State can’t delay guidance on graduations
Walking across the graduation stage and the formalities of that ceremony are an important gateway to adulthood. Last year, the pandemic threw those events awry and threaten to again, if the state’s restrictions stay in place.
Schools and universities have no clear guidance on what Gov. Gretchen Whitmer and her Health Department will allow, even though the end of the school year is only weeks away and plans must be made soon.
Commencement and other end-of-the-year activities are too important for high school and college students and their families to have to just play it by ear. The state must offer concrete guidelines on how to safely conduct commencements and other events that won’t run afoul of current edicts.
Yet the Michigan Department of Health and Human Services, which is currently setting epidemic orders impacting how residents gather and interact, doesn’t have that guidance ready to go. Instead, the department is pointing to current restrictions for indoor and outdoor gatherings, and that order expires April 19.
Those rules state that non-residential indoor gatherings with more than 25 people are “prohibited.” Outdoor gatherings are acceptable at non-residential venues “where 300 or fewer persons are gathered.”
And of course, social distancing and masking must still be followed.
“We are working with schools on guidance for end-of-the-year events,” Bob Wheaton, a spokesman for the Health Department, said in an email. “The presence of more infectious variants, such as the B 1.1.7 variant, threatens our progress in control of the epidemic and MDHHS will be monitoring data closely. Our goal is to reengage while reducing public health risk, which is why we move slowly to maintain progress and momentum with thoughtful public health measures.”
Yet Martin Ackley, spokesman for the Michigan Department of Education, says his department hasn’t heard much from the MDHHS.
“To my knowledge, we have not received any specific guidance from DHHS on end-of-year school events,” he noted in an email. “There have just been the periodic updates to DHHS’s safety protocols on distancing and indoor and outdoor group size allowances.”

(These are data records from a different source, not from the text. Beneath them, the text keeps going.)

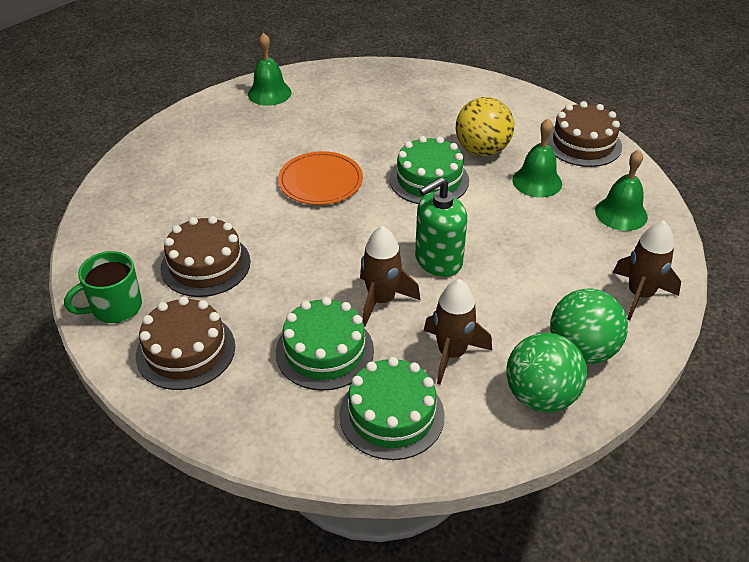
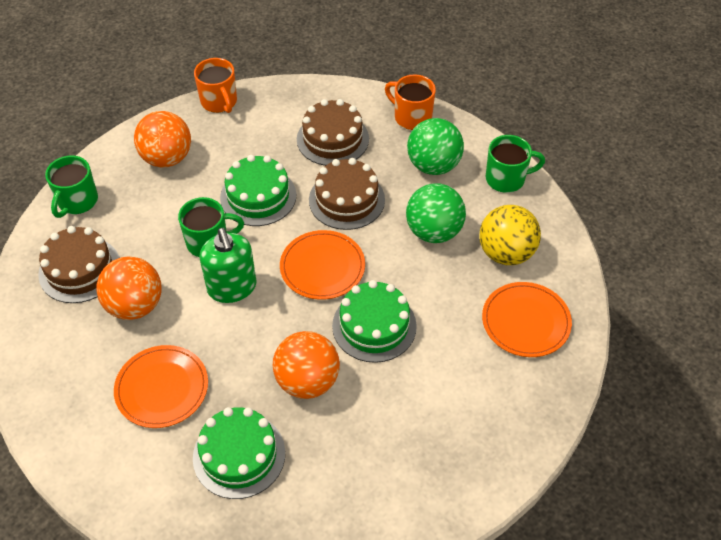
brown rocket: [360,226,420,326] [424,279,492,384] [613,220,681,320] = 3 -> none = 0
green bell: [248,33,291,106] [512,119,562,198] [595,150,648,231] = 3 -> none = 0
green mug: [64,251,142,323] = 1 -> [45,156,98,218] [178,197,244,257] [486,135,545,193] = 3
orange ball: none = 0 -> [96,256,162,320] [134,111,191,167] [273,331,340,399] = 3
orange mug: none = 0 -> [194,58,237,113] [385,74,436,130] = 2
orange plate: [278,151,363,205] = 1 -> [114,345,208,428] [280,230,365,300] [482,282,572,357] = 3

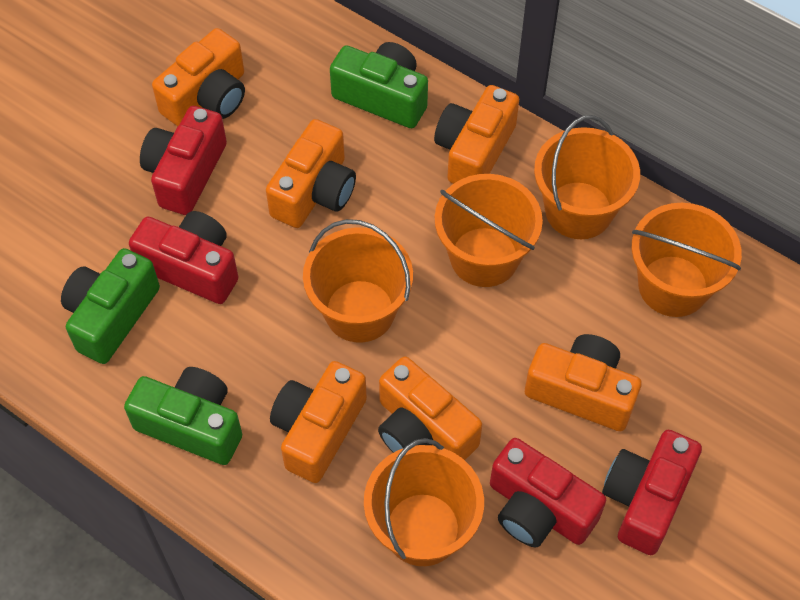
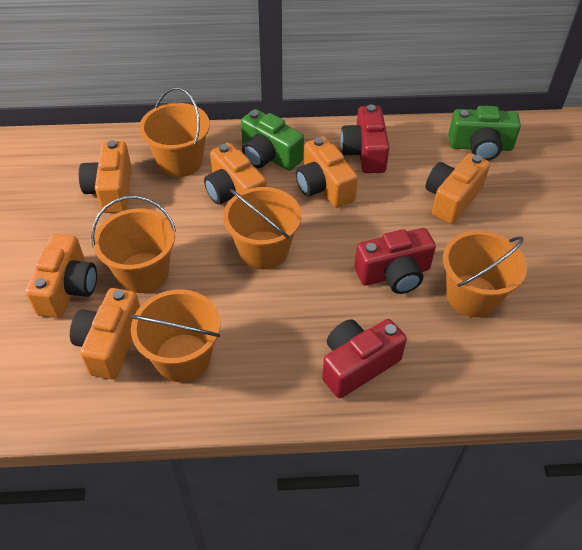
green camera: [61,248,160,364] [124,367,242,465] [330,42,428,128] = 3 -> [241,109,304,171] [448,106,521,161] = 2
red camera: [129,211,238,304] [140,106,227,215] [490,438,606,548] [602,430,702,555] = 4 -> [322,319,407,398] [340,105,390,173] [354,228,436,294] = 3

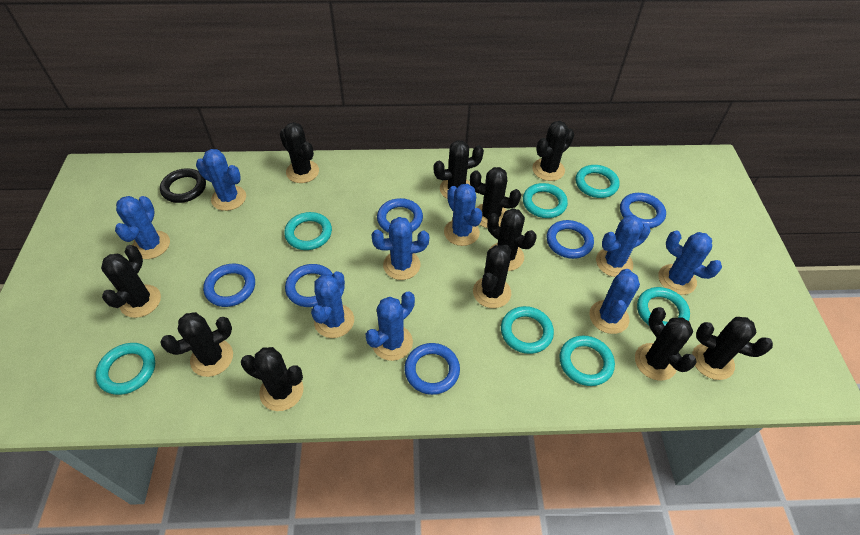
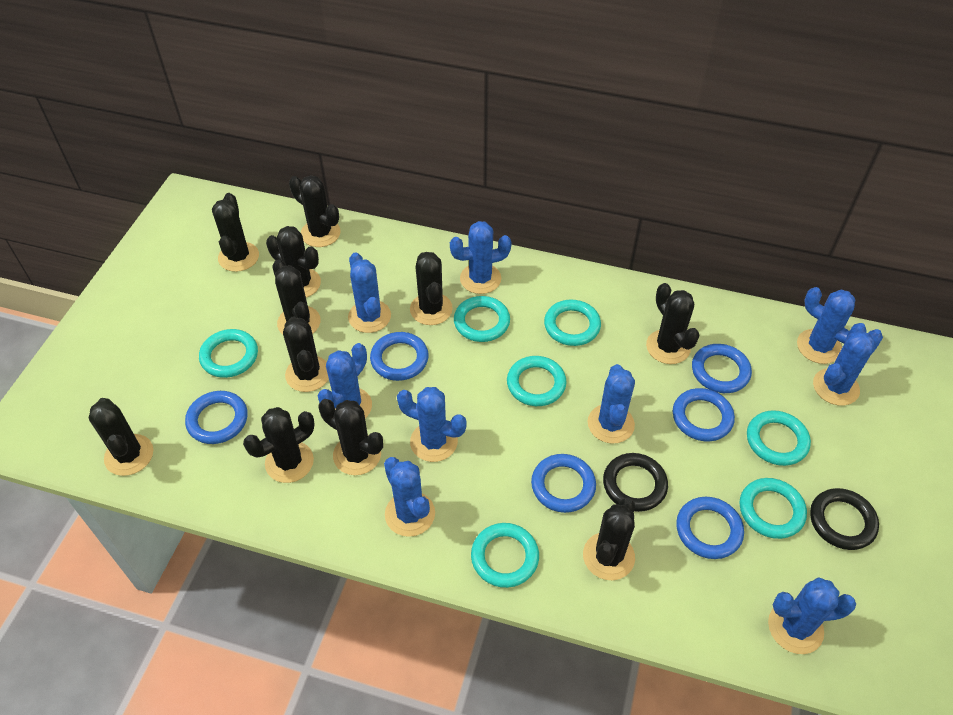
black ring: [160,168,206,203] = 1 -> [603,453,668,512] [810,488,879,550] = 2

Other school leaders are in the dark, too, including Brian Broderick, the head of Michigan Association of Nonpublic Schools. He says most of his member schools have been in-person during the school year, but he “hasn’t heard anything beyond the current gathering rules for indoor and outdoor functions.”
Broderick says private school officials are also wondering how they should handle activities like prom.
Similarly, the state’s public universities are approaching commencement ceremonies in a variety of ways, from canceling them to holding several smaller events instead of one larger one.
For instance, Michigan State University has said it will hold more than 50 outdoor ceremonies with limited attendance.
And the University of Michigan is sticking with an earlier decision to have a virtual ceremony, despite protests from parents and students who wanted an in-person ceremony.
With so much uncertainty about what the state will allow, however, you can’t blame schools for taking the safe route and doing away with the in-person events altogether.
The state needs to clarify what schools can do. These young people deserve a celebration with their family and friends for this once-in-a-lifetime occasion.